Your investment plan: Be in ‘design’ mode, not ‘default’ mode

Just like spring cleaning, the annual April ritual of organizing your tax papers is a great reason to review and revise your investments. Many, out of habit with their payroll deduction, invest in plans that have evolved by “default,” not by “design.” To help you along, here are few tips to consider during this season:


  • Inventory: Review your portfolio to ensure your investment “design” is optimized. Seek good advice, consult with a professional.
    Review beneficiary designations. Remember, the beneficiary of your IRA, 401(k) plan, insurance policy, etc., generally gets the money – no matter what your will or trust specifies.
  • IRAs: Consider opening a traditional IRA (contributions made by the April 15th tax deadline are deductible from 2014 taxes).  
    If you already have one, take the required distributions. If you inherited an IRA from someone other than a spouse (traditional or Roth), take distributions even if you are younger than 70 ½.
  • 401(k): A new raise this year? Beef up contributions instead of spending it – tax-free! For 2015, that means $18,000 for those under age 50 and $24,000 for older workers.  
    Multiple 401(k) plans? Consider rolling them over into your current plan or consolidating into an IRA (often, IRAs provide a better investment than a 401(k) plan).
  • Health care: Check your flexible spending account rules. Some may have a grace period to allow for a $500 rollover, rather than forfeit unspent funds.
    Maximize contributions to your Health Savings Account – take advantage of pre-tax deductions including withdrawals for approved medical expenses. In 2015, contribution limits are $3,350 (individual) and $6,650 (family). Those 55 and older may save an extra $1,000.
  • Gifting: Consider using appreciated securities rather than cash for year-end charitable donations.
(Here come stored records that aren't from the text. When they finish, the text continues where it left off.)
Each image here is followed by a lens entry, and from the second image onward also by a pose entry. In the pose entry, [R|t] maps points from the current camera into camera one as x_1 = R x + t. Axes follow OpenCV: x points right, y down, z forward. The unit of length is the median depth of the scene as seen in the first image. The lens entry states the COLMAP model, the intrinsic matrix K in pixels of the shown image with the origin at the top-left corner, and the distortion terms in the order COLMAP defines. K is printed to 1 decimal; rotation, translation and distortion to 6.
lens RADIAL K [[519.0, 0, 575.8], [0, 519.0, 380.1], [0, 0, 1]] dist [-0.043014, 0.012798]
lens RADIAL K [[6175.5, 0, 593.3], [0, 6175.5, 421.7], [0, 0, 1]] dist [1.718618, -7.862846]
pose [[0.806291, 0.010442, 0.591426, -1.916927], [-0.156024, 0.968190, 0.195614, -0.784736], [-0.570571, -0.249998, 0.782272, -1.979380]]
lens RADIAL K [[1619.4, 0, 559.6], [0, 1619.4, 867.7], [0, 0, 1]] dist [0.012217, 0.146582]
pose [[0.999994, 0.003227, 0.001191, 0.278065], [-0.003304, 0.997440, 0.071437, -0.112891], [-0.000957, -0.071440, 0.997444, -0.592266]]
You may qualify to deduct the current market value without paying tax on the appreciation while you owned it.
    Maximize a gift tax exclusion: give unlimited gifts, up to $14,000 to individuals or $28,000 for spouses combined, without eating into your lifetime federal gift and estate tax exemption. Unused exclusions do not carry over.

-Lori Craig is a market executive and senior vice president of PNC Wealth Management in Milwaukee.